ZOMBİLERLE “28 YIL SONRA” YENİDEN…
Sinemanın son döneminin önemli yönetmen ve senaristlerinden Danny Boyle ile Alex Garland, 2002 yapımı “28 Gün Sonra”nın ardından, yeniden ortak imzalarını taşıyan “28 Yıl Sonra” ile seriye geri dönüyor. Ülkemizde 20 Haziran’da vizyona giren film, sinemada yenilikçi ve özgün gişe filmlerinin azaldığı bu dönemde ışıl ışıl parlayan yaratıcı bir cesaret niteliğinde.
YAZI: AHMET DUVAN
ahmetduvan15@gmail.com
Serinin ilk iki filmi “28 Gün Sonra” (28 Days Later, 2002) ve “28 Hafta Sonra”nın (28 Weeks Later, 2007) devamı niteliğinde olan, yalnızca iPhone 15 Pro Max kameraları ile çekilen “28 Yıl Sonra”, izleyiciyi yine gerilimi yüksek, tekinsiz bir dünyanın içerisine sokuyor. Üçlemenin ilk filmi olarak tasarlanan ve ilerleyen yıllarda iki devam filmini daha izleyeceğimiz ilk filmin oyuncu kadrosunda; Jodie Comer, Rocco Haynes, Aaron Taylor-Johnson, Ralph Fiennes ve Jack O’Connell gibi isimler yer alırken filmin atmosferini ve duygusal tonlarını derinleştiren dikkat çekici müziklerini Young Fathers besteliyor.
Yaklaşık 30 yıldır süren zombi salgınının ardından ana karadan ayrı bir adada annesi ve babasıyla yaşamını sürdüren 12 yaşındaki Spike, babasıyla ana karaya bir yolculuğun peşine düşerler. Nedeni bilinmeyen bir hastalıkla uğraşan annesi ise hasta yatağında yoğun halüsinasyonlar ve bitmek bilmeyen migrenle uğraşmaktadır. Spike’ın bu keşif yolculuğunu belirleyecek şey babasına karşı sorgulamaları ve annesini iyileştirme isteği olacaktır.

== Gösterilen Kayıtlar ==
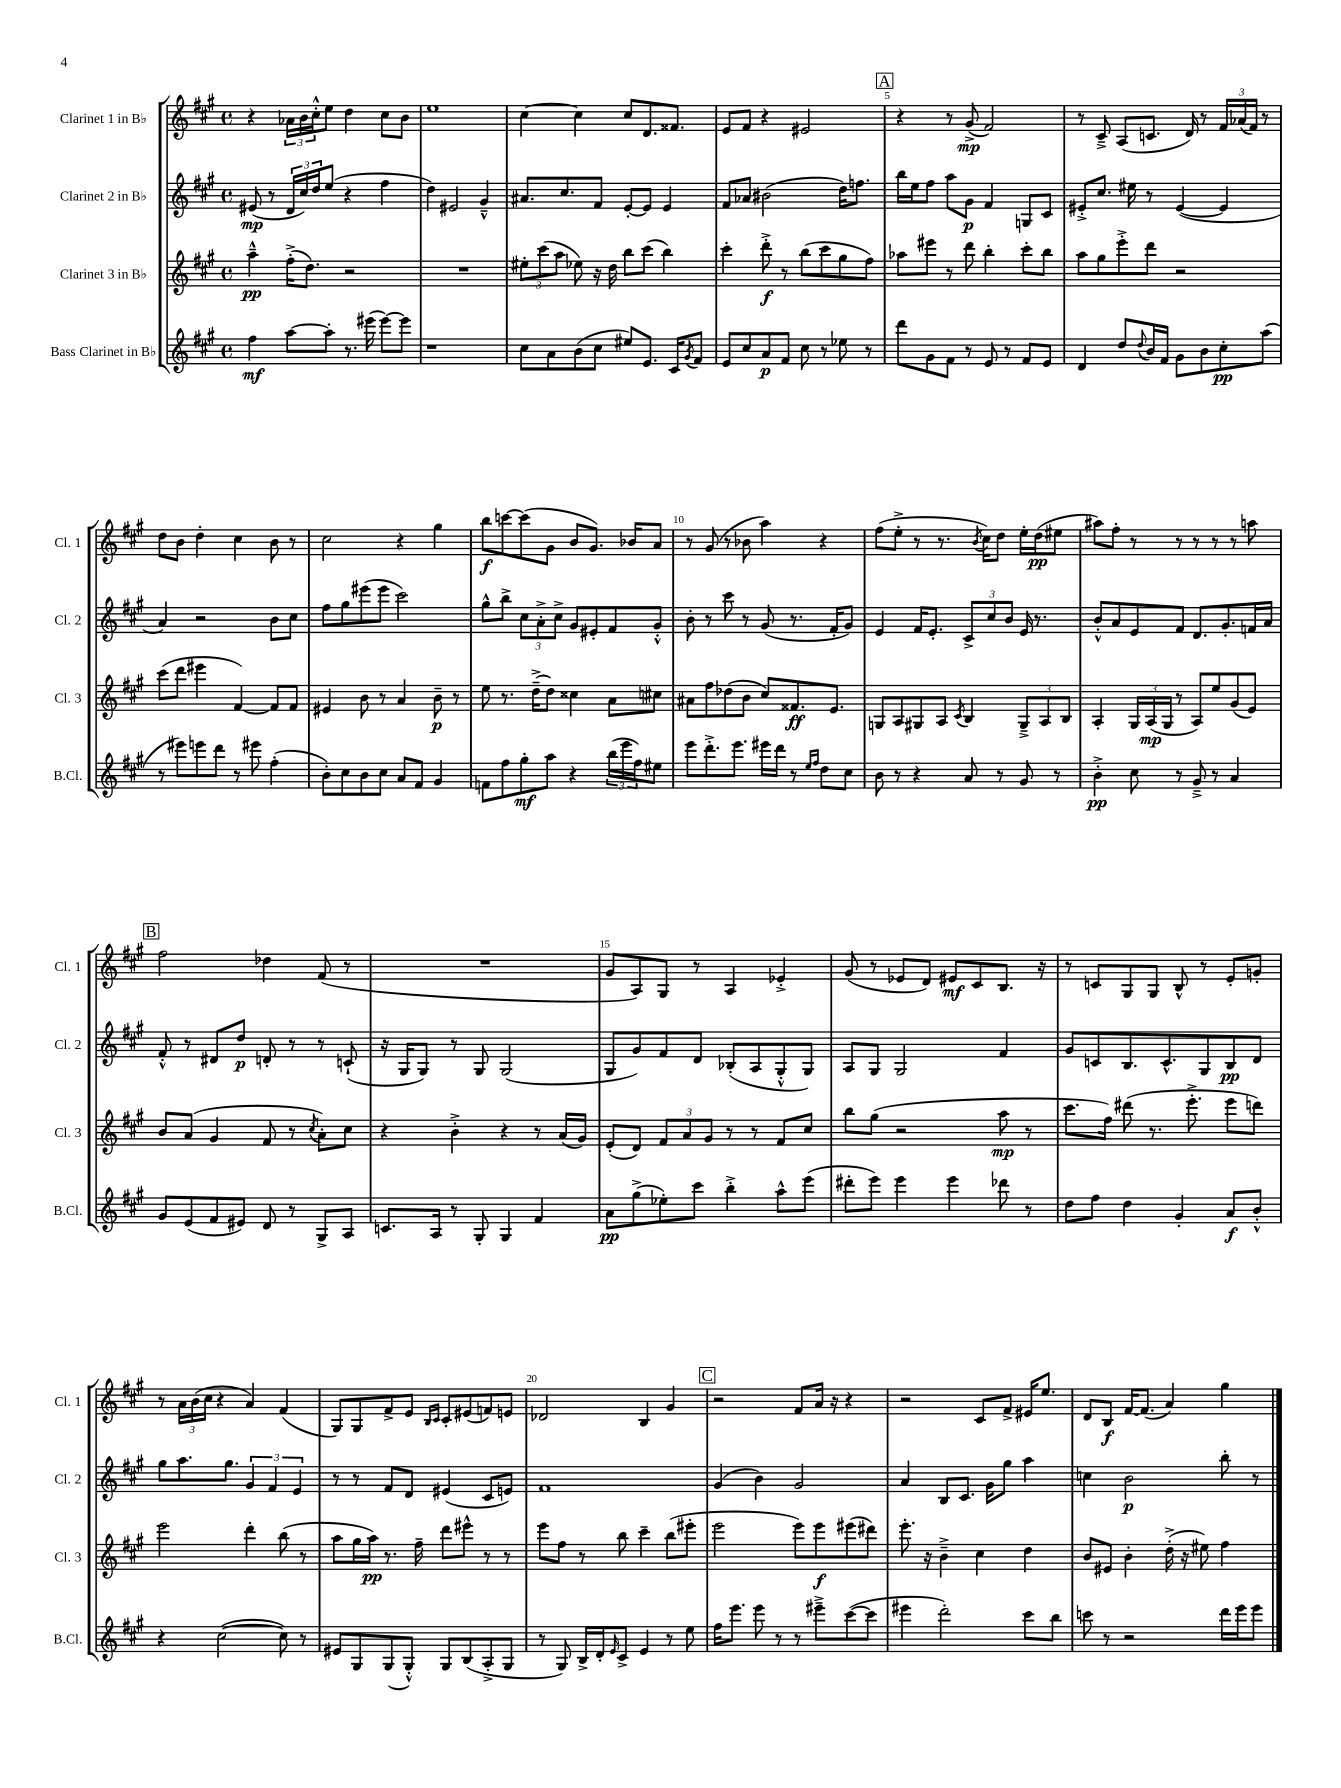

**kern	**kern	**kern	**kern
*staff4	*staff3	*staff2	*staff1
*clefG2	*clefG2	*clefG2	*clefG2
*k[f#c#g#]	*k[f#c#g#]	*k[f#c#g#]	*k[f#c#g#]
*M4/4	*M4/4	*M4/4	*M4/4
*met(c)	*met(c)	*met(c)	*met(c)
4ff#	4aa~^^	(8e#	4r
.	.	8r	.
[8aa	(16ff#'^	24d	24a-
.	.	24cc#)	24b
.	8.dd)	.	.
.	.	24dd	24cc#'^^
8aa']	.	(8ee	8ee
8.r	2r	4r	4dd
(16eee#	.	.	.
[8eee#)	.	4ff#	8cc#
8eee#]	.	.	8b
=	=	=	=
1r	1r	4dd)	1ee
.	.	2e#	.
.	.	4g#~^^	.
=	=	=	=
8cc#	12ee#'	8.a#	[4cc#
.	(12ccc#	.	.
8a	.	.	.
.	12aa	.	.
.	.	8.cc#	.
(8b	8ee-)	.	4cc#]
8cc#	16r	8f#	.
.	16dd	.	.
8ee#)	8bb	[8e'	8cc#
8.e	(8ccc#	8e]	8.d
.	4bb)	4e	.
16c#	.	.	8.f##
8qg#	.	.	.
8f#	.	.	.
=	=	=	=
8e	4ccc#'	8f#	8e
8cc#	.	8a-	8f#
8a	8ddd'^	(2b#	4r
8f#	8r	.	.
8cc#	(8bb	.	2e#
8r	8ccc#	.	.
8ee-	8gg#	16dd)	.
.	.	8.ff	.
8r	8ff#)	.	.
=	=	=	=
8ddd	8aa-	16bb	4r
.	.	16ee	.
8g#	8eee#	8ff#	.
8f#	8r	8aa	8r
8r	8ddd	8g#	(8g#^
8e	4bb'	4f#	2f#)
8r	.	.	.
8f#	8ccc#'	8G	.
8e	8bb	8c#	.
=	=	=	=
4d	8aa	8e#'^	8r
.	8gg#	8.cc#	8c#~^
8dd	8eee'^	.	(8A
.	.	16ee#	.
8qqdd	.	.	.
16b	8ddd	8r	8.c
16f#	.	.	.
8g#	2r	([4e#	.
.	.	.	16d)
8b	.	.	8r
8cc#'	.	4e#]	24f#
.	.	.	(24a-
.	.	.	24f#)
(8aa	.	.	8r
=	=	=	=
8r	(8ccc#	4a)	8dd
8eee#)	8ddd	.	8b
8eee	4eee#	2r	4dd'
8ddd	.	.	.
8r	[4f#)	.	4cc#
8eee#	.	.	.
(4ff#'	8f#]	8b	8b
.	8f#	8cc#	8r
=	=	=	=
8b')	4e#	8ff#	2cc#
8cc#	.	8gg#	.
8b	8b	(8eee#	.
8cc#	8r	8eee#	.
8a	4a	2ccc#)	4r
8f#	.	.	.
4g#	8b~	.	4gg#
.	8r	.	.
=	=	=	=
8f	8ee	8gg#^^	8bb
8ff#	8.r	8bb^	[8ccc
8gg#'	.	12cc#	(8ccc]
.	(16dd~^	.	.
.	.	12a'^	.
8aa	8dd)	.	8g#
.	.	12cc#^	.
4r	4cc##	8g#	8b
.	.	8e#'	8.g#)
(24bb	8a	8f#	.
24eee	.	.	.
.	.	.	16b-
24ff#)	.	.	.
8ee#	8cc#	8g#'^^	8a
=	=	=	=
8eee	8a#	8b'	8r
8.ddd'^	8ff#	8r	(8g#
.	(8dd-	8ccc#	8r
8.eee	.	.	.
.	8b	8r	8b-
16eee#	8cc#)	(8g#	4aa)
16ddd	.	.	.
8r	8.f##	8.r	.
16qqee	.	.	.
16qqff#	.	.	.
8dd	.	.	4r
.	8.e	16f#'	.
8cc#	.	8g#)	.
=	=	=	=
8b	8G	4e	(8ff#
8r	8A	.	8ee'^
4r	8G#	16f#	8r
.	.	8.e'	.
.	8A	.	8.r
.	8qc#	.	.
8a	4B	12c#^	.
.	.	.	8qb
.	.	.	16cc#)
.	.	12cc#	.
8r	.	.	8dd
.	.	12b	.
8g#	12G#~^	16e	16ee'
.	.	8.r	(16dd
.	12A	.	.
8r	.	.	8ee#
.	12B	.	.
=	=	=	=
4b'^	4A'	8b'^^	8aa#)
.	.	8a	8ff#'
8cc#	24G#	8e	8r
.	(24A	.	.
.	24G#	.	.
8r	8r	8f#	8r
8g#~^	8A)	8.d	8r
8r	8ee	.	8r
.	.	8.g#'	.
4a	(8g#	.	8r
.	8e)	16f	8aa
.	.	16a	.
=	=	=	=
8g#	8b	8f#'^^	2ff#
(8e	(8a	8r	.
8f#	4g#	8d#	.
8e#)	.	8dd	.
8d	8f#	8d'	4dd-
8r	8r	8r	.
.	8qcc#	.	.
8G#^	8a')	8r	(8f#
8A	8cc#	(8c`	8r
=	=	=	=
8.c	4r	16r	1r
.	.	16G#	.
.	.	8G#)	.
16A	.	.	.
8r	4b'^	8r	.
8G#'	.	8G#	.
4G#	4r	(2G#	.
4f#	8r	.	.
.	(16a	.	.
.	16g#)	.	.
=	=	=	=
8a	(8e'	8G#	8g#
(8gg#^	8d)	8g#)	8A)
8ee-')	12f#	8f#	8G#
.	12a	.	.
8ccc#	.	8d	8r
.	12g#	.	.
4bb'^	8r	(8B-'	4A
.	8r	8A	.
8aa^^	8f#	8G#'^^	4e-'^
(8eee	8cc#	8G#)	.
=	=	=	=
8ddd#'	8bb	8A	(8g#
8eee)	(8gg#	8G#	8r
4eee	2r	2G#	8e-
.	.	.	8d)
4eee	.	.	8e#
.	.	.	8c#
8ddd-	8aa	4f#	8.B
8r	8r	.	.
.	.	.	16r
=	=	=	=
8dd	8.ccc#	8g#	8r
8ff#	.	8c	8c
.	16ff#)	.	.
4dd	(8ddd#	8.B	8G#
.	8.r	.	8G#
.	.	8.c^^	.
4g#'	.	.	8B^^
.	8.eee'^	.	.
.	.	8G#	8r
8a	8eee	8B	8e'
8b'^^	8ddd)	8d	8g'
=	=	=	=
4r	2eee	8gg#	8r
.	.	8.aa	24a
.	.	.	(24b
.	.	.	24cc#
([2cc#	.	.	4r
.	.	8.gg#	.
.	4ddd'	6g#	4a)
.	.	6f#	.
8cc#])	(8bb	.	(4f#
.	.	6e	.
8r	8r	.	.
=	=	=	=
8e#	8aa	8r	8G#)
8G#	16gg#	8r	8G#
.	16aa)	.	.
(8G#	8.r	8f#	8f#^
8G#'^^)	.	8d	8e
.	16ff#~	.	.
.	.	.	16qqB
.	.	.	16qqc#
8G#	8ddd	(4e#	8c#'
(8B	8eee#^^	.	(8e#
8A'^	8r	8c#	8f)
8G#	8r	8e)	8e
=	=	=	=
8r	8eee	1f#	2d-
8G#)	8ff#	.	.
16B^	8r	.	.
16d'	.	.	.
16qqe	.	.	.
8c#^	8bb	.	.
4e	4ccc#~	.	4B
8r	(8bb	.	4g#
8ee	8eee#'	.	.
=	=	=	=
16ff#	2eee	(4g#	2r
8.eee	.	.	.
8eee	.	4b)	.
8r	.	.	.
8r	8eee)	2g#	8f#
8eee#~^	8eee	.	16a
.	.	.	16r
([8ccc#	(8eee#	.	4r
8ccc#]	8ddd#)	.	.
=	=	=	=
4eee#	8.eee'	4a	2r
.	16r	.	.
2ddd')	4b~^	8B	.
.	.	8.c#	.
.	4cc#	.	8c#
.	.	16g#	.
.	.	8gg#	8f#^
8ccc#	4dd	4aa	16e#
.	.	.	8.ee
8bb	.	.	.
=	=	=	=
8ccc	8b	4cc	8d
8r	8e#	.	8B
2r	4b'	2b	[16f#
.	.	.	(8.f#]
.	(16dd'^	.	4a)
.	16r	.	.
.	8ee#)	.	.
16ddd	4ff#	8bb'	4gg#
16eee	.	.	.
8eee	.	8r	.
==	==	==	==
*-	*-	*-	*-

== Görev Yönergesi ==
Aşağıdaki üç ifadenin “28 Yıl Sonra” yazısıyla örtüşüp örtüşmediğini belirtiniz; her biri için evet ya da hayır deyip bu kararı belirleyen sözcükleri yazıdan birebir alıntılayınız.
1. Film yalnızca iPhone 15 Pro Max kameraları ile çekilmiştir.
2. Spike 15 yaşındadır.
3. Filmin müziklerini Ralph Fiennes bestelemektedir.
Satırlar, metinden bağımsız ayrı bir malzeme niteliğindedir.

== Yanıt ==
1. Evet: "yalnızca iPhone 15 Pro Max kameraları ile çekilen"
2. Hayır: "12 yaşındaki Spike"
3. Hayır: "dikkat çekici müziklerini Young Fathers besteliyor"